Le code de la consommation impose que les articles soldés soient clairement distingués des articles non soldés, que ce soit par un étiquetage spécifique ou une séparation physique en magasin. Si ce n’est pas le cas, vous pouvez demander un ticket de caisse détaillé et signaler le problème.

Et si vous achetez en ligne pour éviter ce genre de confusion, sachez que d’autres pièges vous y attendent.

La livraison gratuite qui disparaît au pire moment

Pendant toute l’année, votre enseigne préférée vous offre la livraison dès 30 € d’achat. Les soldes arrivent et, comme par magie, le seuil passe à 60 €. Ou alors la livraison gratuite disparaît purement et simplement, remplacée par des frais de port de 5 à 8 euros.

Le calcul est redoutable. Vous pensez économiser 20 € grâce aux soldes, mais vous en perdez 7 en frais de livraison. Votre remise réelle fond comme neige au soleil. Et si votre colis se perd en route, la situation se complique encore.

Légalement, le commerçant a le droit de modifier ses conditions de livraison. Aucune loi n’impose la gratuité des frais de port. En revanche, ces conditions doivent être clairement affichées avant la validation de la commande. Vérifiez toujours le montant total au moment du paiement, frais inclus. Mais le piège le plus sournois, c’est celui qui ne se révèle qu’après l’achat.

Les conditions de retour discrètement modifiées

« Les articles soldés ne sont ni repris ni échangés. » Vous avez forcément déjà lu cette phrase sur un ticket de caisse ou un panneau en boutique. Et vous avez peut-être même cru que c’était normal. C’est faux.

Personne vérifiant un ticket de caisse pour un retour d'article soldé

La loi ne fait aucune distinction entre un article soldé et un article vendu au prix fort. Si le produit présente un défaut de conformité — couture qui lâche, fermeture éclair cassée, couleur qui ne correspond pas à la description — le vendeur est tenu de le reprendre, de le réparer ou de vous rembourser. La garantie légale de conformité s’applique pleinement.

Pour les achats en ligne, c’est encore plus protecteur. Le droit de rétractation de 14 jours s’applique aussi pendant les soldes, sans justification nécessaire. Si un site vous dit le contraire, il est en infraction.

D’ailleurs, l’an dernier, la DGCCRF a relevé des anomalies dans près d’un contrôle sur quatre durant les soldes d’été. Les refus abusifs de remboursement figuraient en tête des infractions constatées.
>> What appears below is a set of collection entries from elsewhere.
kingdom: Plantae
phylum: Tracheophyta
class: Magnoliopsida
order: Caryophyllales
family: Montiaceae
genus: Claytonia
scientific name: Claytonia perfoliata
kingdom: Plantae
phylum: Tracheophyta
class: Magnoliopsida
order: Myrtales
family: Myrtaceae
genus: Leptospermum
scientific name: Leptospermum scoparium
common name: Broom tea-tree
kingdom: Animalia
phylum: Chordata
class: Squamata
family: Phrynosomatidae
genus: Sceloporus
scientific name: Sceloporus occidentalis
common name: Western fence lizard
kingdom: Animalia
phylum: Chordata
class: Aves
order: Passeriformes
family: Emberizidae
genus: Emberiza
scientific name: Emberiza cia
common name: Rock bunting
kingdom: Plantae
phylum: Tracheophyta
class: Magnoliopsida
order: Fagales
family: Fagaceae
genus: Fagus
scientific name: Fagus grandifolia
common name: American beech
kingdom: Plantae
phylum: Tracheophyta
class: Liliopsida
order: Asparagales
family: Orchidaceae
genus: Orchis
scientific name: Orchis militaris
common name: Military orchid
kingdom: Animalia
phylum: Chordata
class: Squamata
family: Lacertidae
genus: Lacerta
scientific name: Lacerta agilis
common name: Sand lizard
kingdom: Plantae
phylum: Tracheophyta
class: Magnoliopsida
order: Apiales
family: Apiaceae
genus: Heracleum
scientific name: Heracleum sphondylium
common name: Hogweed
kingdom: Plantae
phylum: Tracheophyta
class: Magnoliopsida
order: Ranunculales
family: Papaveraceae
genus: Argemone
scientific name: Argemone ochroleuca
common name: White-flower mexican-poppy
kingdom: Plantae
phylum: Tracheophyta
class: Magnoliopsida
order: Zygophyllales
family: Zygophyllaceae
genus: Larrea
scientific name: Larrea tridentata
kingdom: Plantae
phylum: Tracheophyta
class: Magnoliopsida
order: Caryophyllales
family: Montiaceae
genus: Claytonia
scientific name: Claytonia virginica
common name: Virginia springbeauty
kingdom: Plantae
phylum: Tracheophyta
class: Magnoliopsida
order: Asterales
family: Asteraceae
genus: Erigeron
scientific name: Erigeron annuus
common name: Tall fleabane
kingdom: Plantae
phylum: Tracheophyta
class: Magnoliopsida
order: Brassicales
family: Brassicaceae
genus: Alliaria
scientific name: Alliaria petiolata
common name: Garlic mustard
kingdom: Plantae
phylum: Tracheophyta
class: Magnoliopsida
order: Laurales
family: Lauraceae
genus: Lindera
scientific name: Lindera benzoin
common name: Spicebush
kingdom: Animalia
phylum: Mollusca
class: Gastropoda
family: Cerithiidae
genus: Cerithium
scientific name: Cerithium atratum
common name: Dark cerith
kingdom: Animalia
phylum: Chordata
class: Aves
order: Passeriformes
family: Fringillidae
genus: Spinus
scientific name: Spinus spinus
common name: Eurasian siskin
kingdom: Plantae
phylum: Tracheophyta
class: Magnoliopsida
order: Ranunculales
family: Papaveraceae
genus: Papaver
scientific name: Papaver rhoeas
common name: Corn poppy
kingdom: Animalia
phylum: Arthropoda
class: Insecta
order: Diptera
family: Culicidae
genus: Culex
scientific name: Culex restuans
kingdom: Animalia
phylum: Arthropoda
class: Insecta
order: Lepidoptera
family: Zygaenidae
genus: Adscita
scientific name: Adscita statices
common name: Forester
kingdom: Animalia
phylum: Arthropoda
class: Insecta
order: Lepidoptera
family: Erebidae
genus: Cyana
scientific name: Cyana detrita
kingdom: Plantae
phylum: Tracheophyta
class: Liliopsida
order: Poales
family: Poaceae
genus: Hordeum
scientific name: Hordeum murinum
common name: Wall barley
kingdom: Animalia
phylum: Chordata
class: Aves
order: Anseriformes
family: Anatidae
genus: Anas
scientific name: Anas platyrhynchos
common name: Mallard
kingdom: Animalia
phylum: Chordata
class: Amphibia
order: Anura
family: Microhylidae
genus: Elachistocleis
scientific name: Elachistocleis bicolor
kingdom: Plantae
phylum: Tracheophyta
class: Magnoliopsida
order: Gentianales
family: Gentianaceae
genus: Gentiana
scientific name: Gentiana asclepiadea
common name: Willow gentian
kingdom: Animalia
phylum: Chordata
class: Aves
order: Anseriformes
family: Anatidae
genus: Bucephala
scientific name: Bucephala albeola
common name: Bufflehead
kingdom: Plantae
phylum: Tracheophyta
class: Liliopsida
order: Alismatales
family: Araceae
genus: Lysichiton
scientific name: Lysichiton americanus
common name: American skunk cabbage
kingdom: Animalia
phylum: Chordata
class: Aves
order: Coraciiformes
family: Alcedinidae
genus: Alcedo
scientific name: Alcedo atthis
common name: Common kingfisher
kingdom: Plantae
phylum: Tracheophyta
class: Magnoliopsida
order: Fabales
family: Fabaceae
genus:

Comment vraiment protéger son portefeuille

Avant de foncer, faites une liste précise de ce dont vous avez réellement besoin. Ça semble basique, mais c’est la première défense contre l’achat impulsif. Les enseignes comptent sur l’urgence et l’euphorie pour vous faire remplir un panier que vous n’aviez pas prévu.

Comparez systématiquement les prix avant et pendant les soldes, surtout en ligne. Des outils comme CamelCamelCamel pour Amazon ou Keepa permettent de vérifier si la promotion est réelle. En magasin, une simple photo de l’étiquette avant les soldes peut suffire à prouver une fausse promotion.

Gardez vos tickets de caisse et vos confirmations de commande. En cas de litige, ce sont vos meilleures armes. Et si vous constatez une pratique trompeuse, signalez-la sur la plateforme SignalConso de la DGCCRF : c’est gratuit, anonyme et ça déclenche un vrai contrôle.

Enfin, méfiez-vous aussi des techniques photo trompeuses sur les sites étrangers qui profitent de la période pour inonder les réseaux de publicités agressives. Un prix trop beau pour être vrai l’est presque toujours — soldes ou pas. Et si vous recevez un mail suspect de votre banque pendant cette période d’achats frénétiques, redoublez de vigilance : les escrocs savent que vous êtes en mode dépense.